A team member’s output is usually dependent on others work. The opposite also holds true – there is often someone you are dependent on, in order to accomplish your tasks. A unit where the working process gets slowed down is called a “bottleneck”. It might be a team member, internal process or a specific task which holds up other team members work. Consequently an entire project might be stalled. Here we have a list of bottleneck root causes and possible solutions.
Dealing with Multiple Projects – “Plate-Spinning”. In order to handle many projects a possible approach could be – working “a little bit” on all of them, switching from one to another. It is really derailing, obstacles concentration on a single thing. The person who should manage is always in doubt – if what he is dealing with in the moment is the most important thing.
- Ask your boss to help setting priorities. The ‘’boss’ is expected to better understand the bigger picture. Go and ask.
- Organize your time and tasks. Organize tasks into categories. Different categories have priorities. The tasks under a certain category also have a different priority. Work that tree of categories, projects, tasks until you get a better hold of it.
- Plan for the day. Let your plan for the day be a list of accomplishments, not activities. Decide in advance what do you want to deliver and stick to the plan the closest as possible. A report by the end of the day will give you a better sense on how to control that over time. Such a report is also a tracking document on how the work process goes. You could eventually use that as a proof to ask for more resources in certain area. For example – more time to be scheduled on certain tasks, hiring an extra person on a certain position and so on.
Trying to Please People. The problem looks like this – we may tend to evaluate ourselves in terms of our availability and helpfulness, not in terms of ability to solve problems.
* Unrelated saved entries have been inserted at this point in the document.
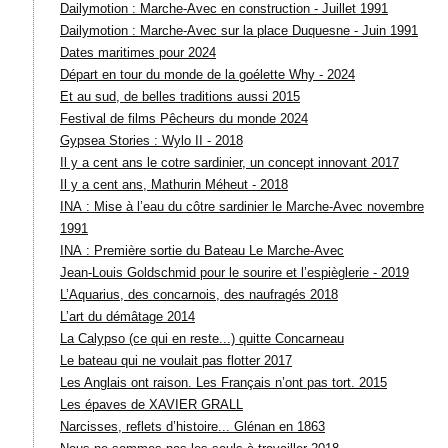
Dailymotion : Marche-Avec en construction - Juillet 1991
Dailymotion : Marche-Avec sur la place Duquesne - Juin 1991
Dates maritimes pour 2024
Départ en tour du monde de la goélette Why - 2024
Et au sud, de belles traditions aussi 2015
Festival de films Pêcheurs du monde 2024
Gypsea Stories : Wylo II - 2018
Il y a cent ans le cotre sardinier, un concept innovant 2017
Il y a cent ans, Mathurin Méheut - 2018
INA : Mise à l’eau du côtre sardinier le Marche-Avec novembre
1991
INA : Première sortie du Bateau Le Marche-Avec
Jean-Louis Goldschmid pour le sourire et l’espièglerie - 2019
L’Aquarius, des concarnois, des naufragés 2018
L’art du démâtage 2014
La Calypso (ce qui en reste...) quitte Concarneau
Le bateau qui ne voulait pas flotter 2017
Les Anglais ont raison. Les Français n’ont pas tort. 2015
Les épaves de XAVIER GRALL
Narcisses, reflets d’histoire... Glénan en 1863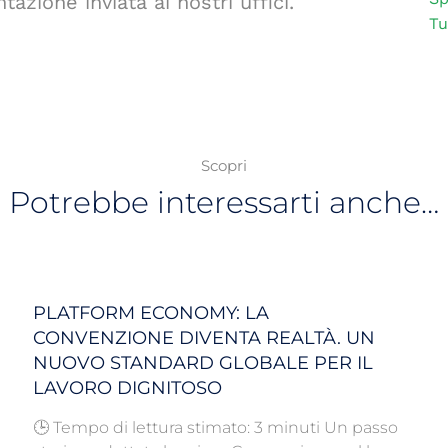
azione inviata ai nostri uffici.
Tu
Scopri
Potrebbe interessarti anche…
PLATFORM ECONOMY: LA
CONVENZIONE DIVENTA REALTÀ. UN
NUOVO STANDARD GLOBALE PER IL
LAVORO DIGNITOSO
🕒 Tempo di lettura stimato: 3 minuti Un passo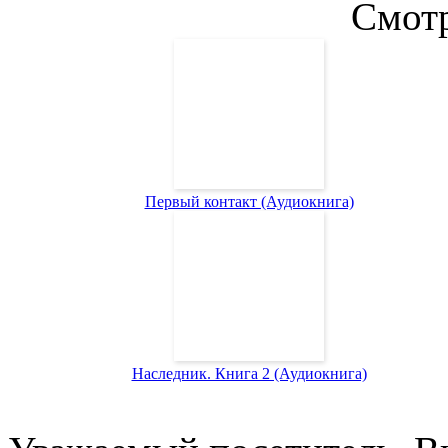
Смотр
Первый контакт (Аудиокнига)
Наследник. Книга 2 (Аудиокнига)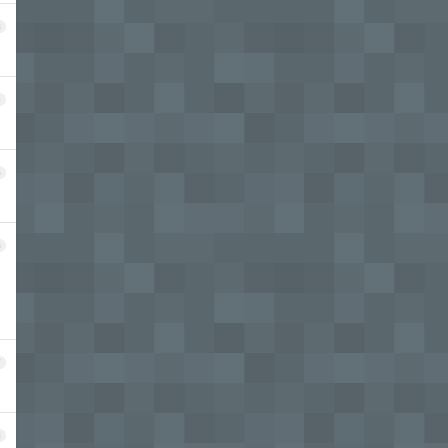
3
4
5
6
7
8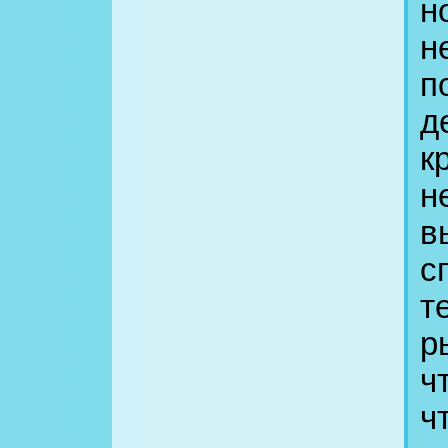
н
н
п
д
к
н
в
с
т
р
ч
ч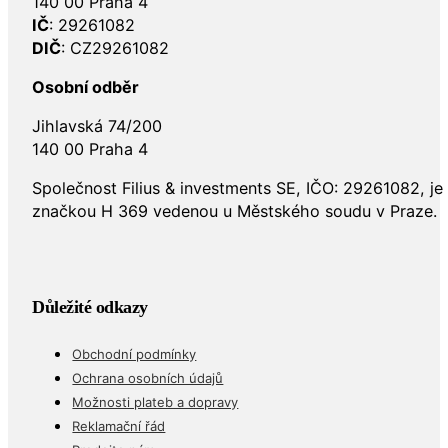
140 00 Praha 4
IČ
: 29261082
DIČ
: CZ29261082
Osobní odběr
Jihlavská 74/200
140 00 Praha 4
Společnost Filius & investments SE, IČO: 29261082, j
značkou H 369 vedenou u Městského soudu v Praze.
Důležité odkazy
Obchodní podmínky
Ochrana osobních údajů
Možnosti plateb a dopravy
Reklamační řád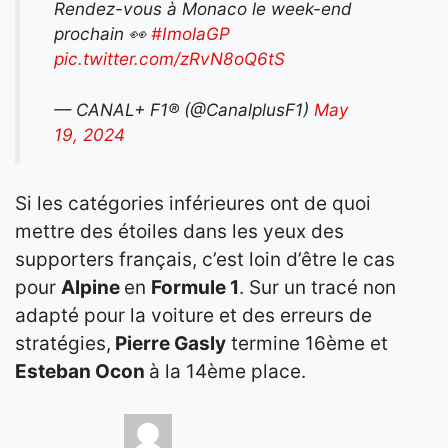
Rendez-vous à Monaco le week-end
prochain 👀
#ImolaGP
pic.twitter.com/zRvN8oQ6tS
— CANAL+ F1® (@CanalplusF1)
May
19, 2024
Si les catégories inférieures ont de quoi
mettre des étoiles dans les yeux des
supporters français, c’est loin d’être le cas
pour
Alpine
en
Formule 1
. Sur un tracé non
adapté pour la voiture et des erreurs de
stratégies,
Pierre Gasly
termine 16ème et
Esteban Ocon
à la 14ème place.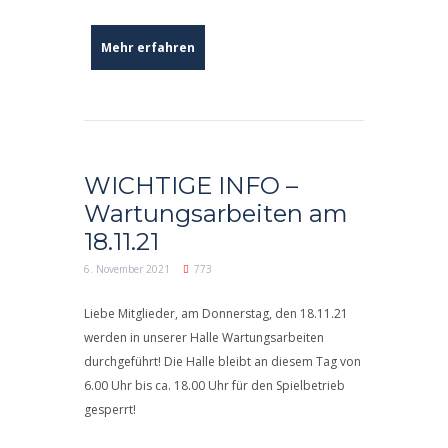
Mehr erfahren
WICHTIGE INFO –
Wartungsarbeiten am
18.11.21
6. November 2021
773
Liebe Mitglieder, am Donnerstag, den 18.11.21
werden in unserer Halle Wartungsarbeiten
durchgeführt! Die Halle bleibt an diesem Tag von
6.00 Uhr bis ca. 18.00 Uhr für den Spielbetrieb
gesperrt!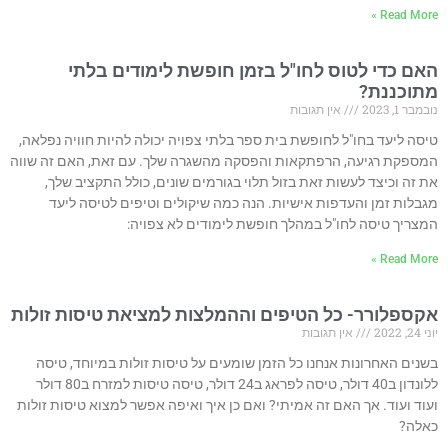
Read More »
האם כדי לטוס לחו"ל בזמן חופשת לימודים בלתי
מתוכננת?
נובמבר 1, 2023
אין תגובות
טיסה ליעד בחו"ל לחופשת בית ספר בלתי צפויה יכולה להיות חוויה נפלאה,
המספקת רגיעה, הרפתקאות והפסקה מהשגרה שלך. עם זאת, האם זה שווה
את זה וכיצד לעשות זאת בזול תלוי בגורמים שונים, כולל התקציב שלך,
מגבלות זמן והעדפות אישיות. הנה כמה שיקולים וטיפים לטיסה ליעד
המצריך טיסה לחו"ל במהלך חופשת לימודים לא צפויה:
Read More »
אקספלורר- כל הטיפים וההמלצות למציאת טיסות זולות
יוני 24, 2022
אין תגובות
בשנים האחרונות אנחנו כל הזמן שומעים על טיסות זולות במיוחד, טיסה
ללונדון ב40 דולר, טיסה לפראג ב24 דולר, טיסה טיסות למזרח ב80 דולר
ועוד ועוד. אך האם זה אמיתי? ואם כן איך ואיפה אפשר למצוא טיסות זולות
כאלה?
Trying to indulge everyone might obstacle important tasks to be done. Tips on how to solve that:
- Make clear to yourself what you are paid to produce. Most of your time should be spent on core and current tasks.
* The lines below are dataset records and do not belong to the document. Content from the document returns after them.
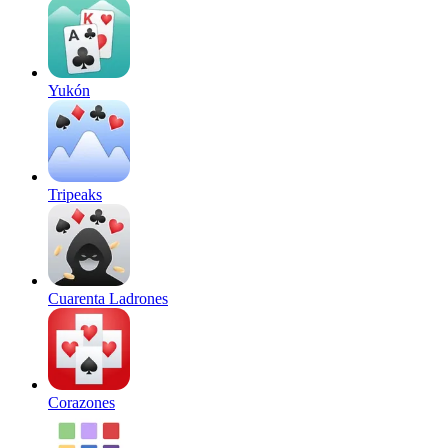
Yukón
Tripeaks
Cuarenta Ladrones
Corazones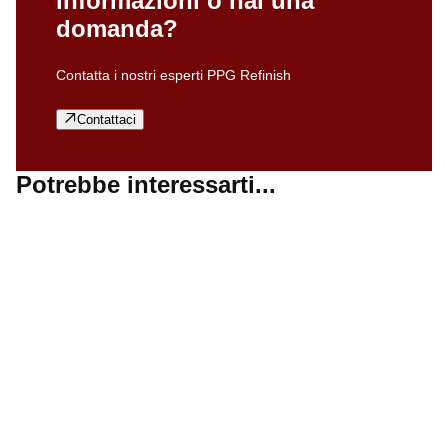
informazioni o hai una
domanda?
Contatta i nostri esperti PPG Refinish
Contattaci
Potrebbe interessarti...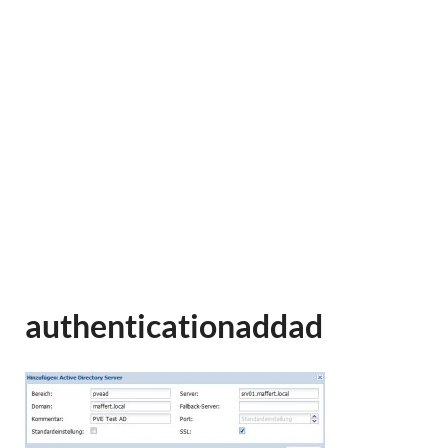
authenticationaddad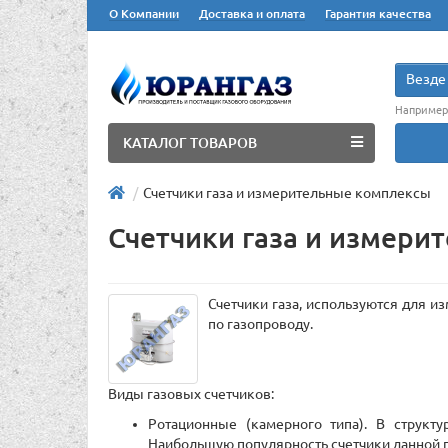
О Компании
Доставка и оплата
Гарантия качества
Везде
Например
КАТАЛОГ ТОВАРОВ
Счетчики газа и измерительные комплексы
Счетчики газа и измери
Счетчики газа, используются для и
по газопроводу.
Виды газовых счетчиков:
Ротационные (камерного типа). В структ
Наибольшую популярность счетчики данной 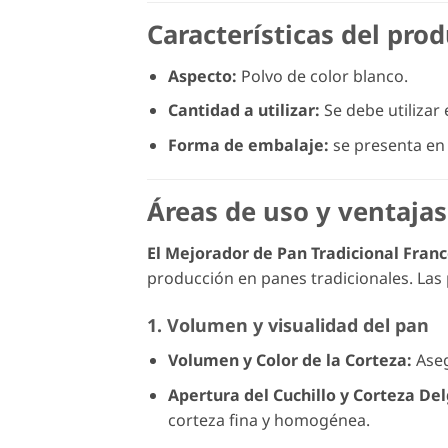
Características del pro
Aspecto:
Polvo de color blanco.
Cantidad a utilizar:
Se debe utilizar 
Forma de embalaje:
se presenta en 
Áreas de uso y ventajas
El Mejorador de Pan Tradicional Fran
producción en panes tradicionales. Las p
1. Volumen y visualidad del pan
Volumen y Color de la Corteza:
Aseg
Apertura del Cuchillo y Corteza De
corteza fina y homogénea.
- Schedule a time to deal with minor, less relevant and side tasks. This way you will try your best to help other people, deal with unexpected tasks, build good work relationships and still doing mostly your core job.
- Work out your ways to say No. Be objective to all requests for your attention. You are not doing your own work, all team members are doing the company’s work. But each and every one has their own projects, position and priorities. Talk openly if you can’t handle an incoming request that might be out of scope – due to workload and higher priorities.
Perfectionism. People who are obsessed with perfectionism spend more time than necessary to complete tasks. All decisions and steps might be equally important for them, thus a lot of time spent on low priority stuff. How to avoid that:
- Establish Policies for Routine and Regular Stuff. Research and analysis for getting to a decision requires brainpower. Limit this activity for decisions where it really matters. All other minor or regular stuff should be handled based on established policies.
- Define Max-Min-Mod beforehand. Each tasks could be accomplished with three expected levels of performance: maximum, minimum, moderate. Each of this levels of performance would need a specific steps and time involved. Make a quick plan and choose the level of performance based on task’s priority and resources available.
- Partner with a “Finisher”. Work together with a colleague, who tends to finish tasks effectively. Usually such a person has a better skillset to accomplish certain tasks. The experience makes such a person not to be worried and troubled by minor stuff, He can concentrate on more significant problems and deal with the routines effortlessly. You can gain experience and confidence.
Processing Intuitively. Intuitive people just know what is good, but have troubles explaining it to others when delegating tasks. It may cause troubles in the team work. The intuitive work process should be more structured, so that it could be described to others.
- Identify the steps of your work process. In order to distribute workload, one needs to figure out exactly the tasks to be distributed. Break the work process to steps, identify what to be delegated and keep the stuff where you can contribute the most.
- Provide guidance and instructions. Make clear what do you want to get when the unit of work is accomplished by another person. Communicate clearly.
- Don’t do others work. Being in charge of workload distribution puts a responsibility on you. Try to only control the process you have developed and distributed. You need to have clear checkpoints where the job done is assessed and eventually corrected. If there are problems – don’t take upon the work delegated straight away. Let the people do their job.